Reader, I declined, pleading paperwork, but thinking that that would be too much excitement on a school night, while my inner Health & Safety Representative said I shouldn't be getting into any strange men's cars whom I had only known long enough for them to eat a customised French Toast grand slam. My heart, on the other hand, said he was a perfectly decent young man and a credit to his country, and the innocent invitation had been prompted by the inevitable loneliness that comes with chronic solo dining.
|My hotel in Mojave - called Desert Winds! ~ Source: Tripadvisor|
When I told Mr Bonkers about this encounter, he seemed quite proud of me for showing that I can still pull someone young enough to be my son. A feat even more impressive when you factor in the American Eagle Outfitters cable knit sweater and 9 yr old boot leg jeans - an ensemble strictly confined to in-home comfort wear (which of course Denny's had more or less become by that point : - ) ). And the non-deterrent effect of the outfit reminds me in turn of the time I was mistaken for a hooker down by the Hudson River while wearing a full length camel coat and aran bobble hat.'
And the association of my time in the desert with Denny's brings us neatly back to pancakes - or almost certainly would have done, had it been morning. The flower whose tender sensuality is subtly and elusively woven through this composition I shall hereby dub 'Lily of The Hidden Valley'. As with the bag of samples I gave to Samantha, Lys du Desert is the scent of possibility that is blowing in the warm, soothing wind. It's the scent of throwing caution - and accents! - TO the winds, even. And it is the road - and the drink - not taken, my 'lily-livered' reaction to a chance invitation from an all-American boy...

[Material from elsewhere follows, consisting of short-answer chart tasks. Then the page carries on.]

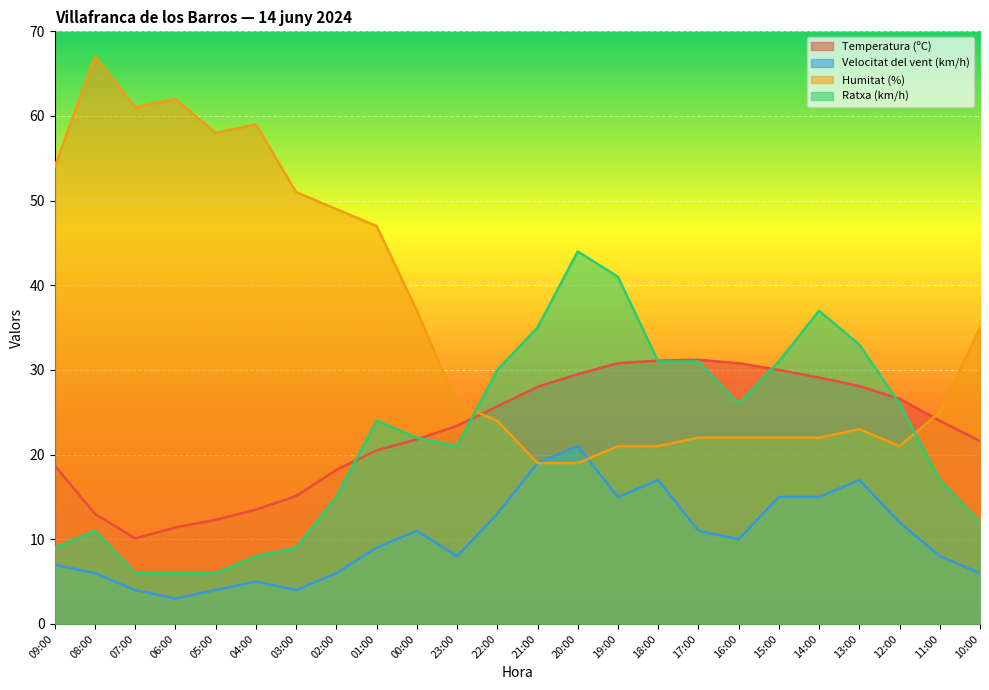

Reading right to left, extract all data points from this chart.

Temperatura (ºC): 21.6	24.0	26.6	28.1	29.1	30.0	30.8	31.2	31.1	30.8	29.5	28.0	25.7	23.4	21.8	20.5	18.2	15.1	13.5	12.3	11.4	10.1	13.0	18.7
Velocitat del vent (km/h): 6.0	8.0	12.0	17.0	15.0	15.0	10.0	11.0	17.0	15.0	21.0	19.0	13.0	8.0	11.0	9.0	6.0	4.0	5.0	4.0	3.0	4.0	6.0	7.0
Humitat (%): 35.0	25.0	21.0	23.0	22.0	22.0	22.0	22.0	21.0	21.0	19.0	19.0	24.0	26.0	37.0	47.0	49.0	51.0	59.0	58.0	62.0	61.0	67.0	54.0
Ratxa (km/h): 12.0	17.0	26.0	33.0	37.0	31.0	26.0	31.0	31.0	41.0	44.0	35.0	30.0	21.0	22.0	24.0	15.0	9.0	8.0	6.0	6.0	6.0	11.0	9.0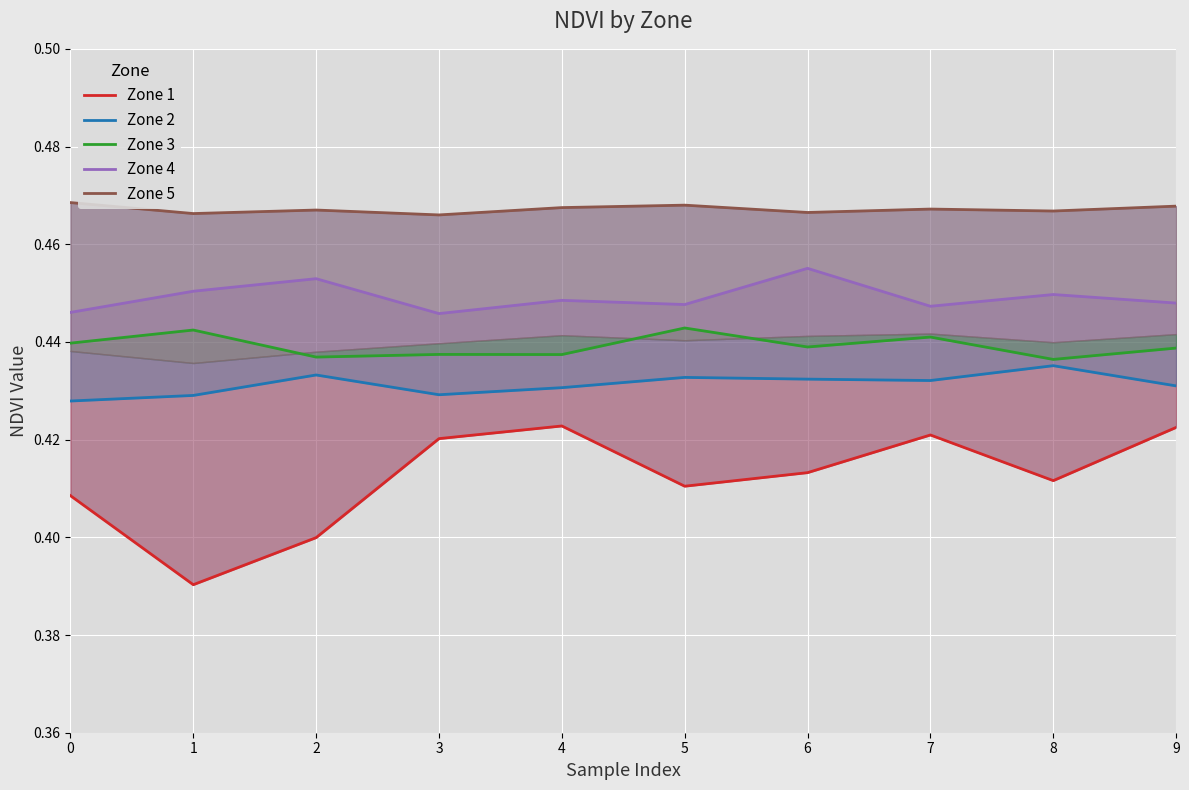

At how many categories does at least one series exceed 0?

10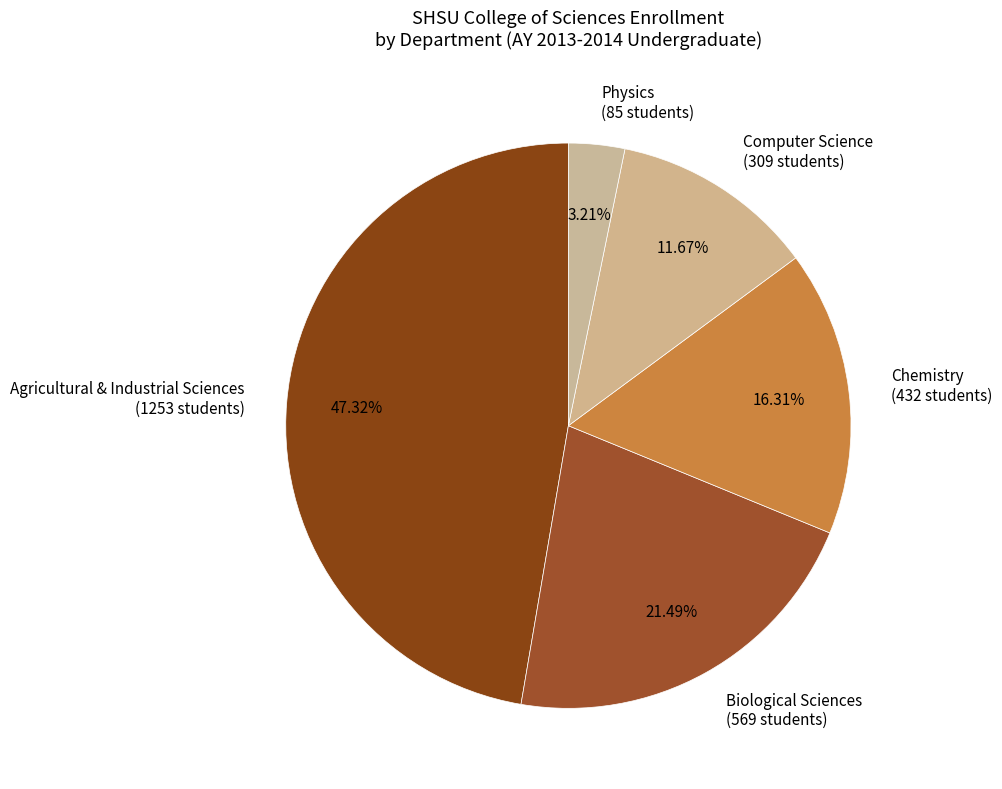

The Biological Sciences slice represents 21% of the pie. True or false?

True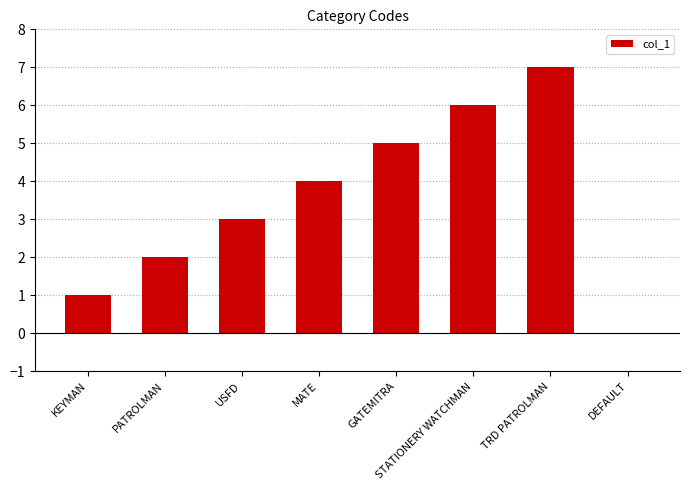

How many values are between 2 and 6?

5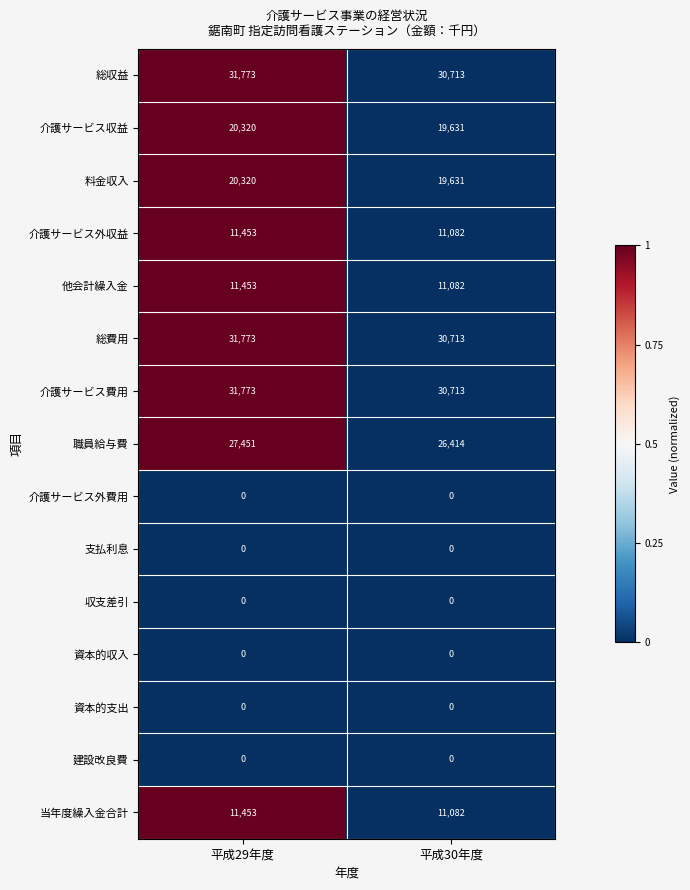

Is it true that 収支差引 equals 0 at 平成29年度?

True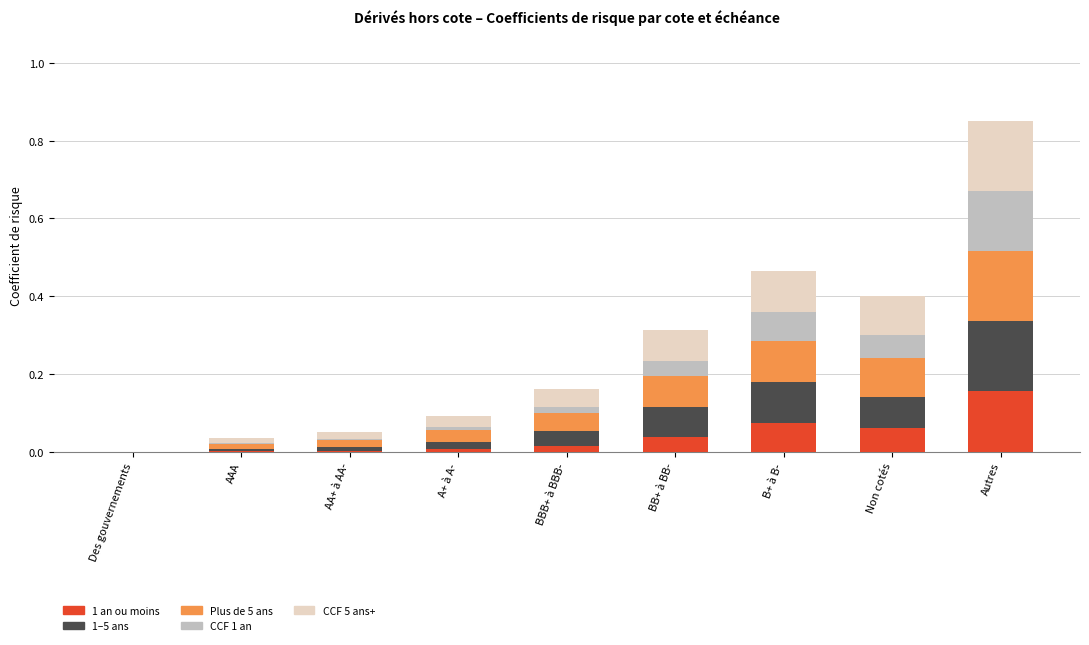

At which category is the sum across all series the highest?

Autres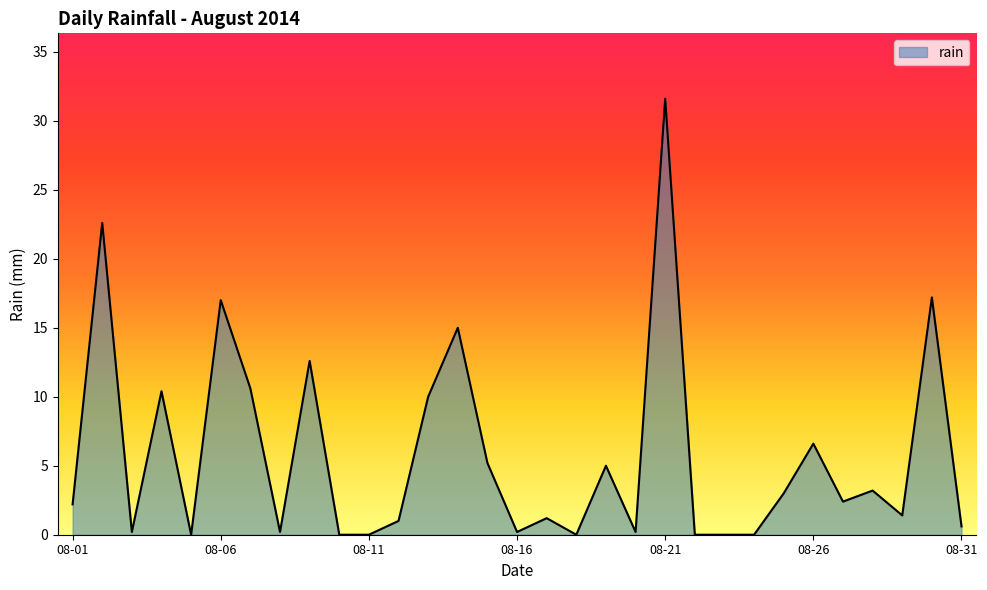

What is the greatest value displayed?

31.6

But I am not sorry I said no. I did have work the next day. And frankly I felt empowered enough by my navigational exploits up hill and down dale tracking down these wind farm mechanics. In terms of logistical feats in my line of work, it may well have been my finest hour. So just as Lys du Desert is the scent of Andy Tauer's hiking holidays, for me it will forever signify the exhilaration of having my work take me to this remote and majestic spot. Take me there and get me safely out again, with the job in the bag.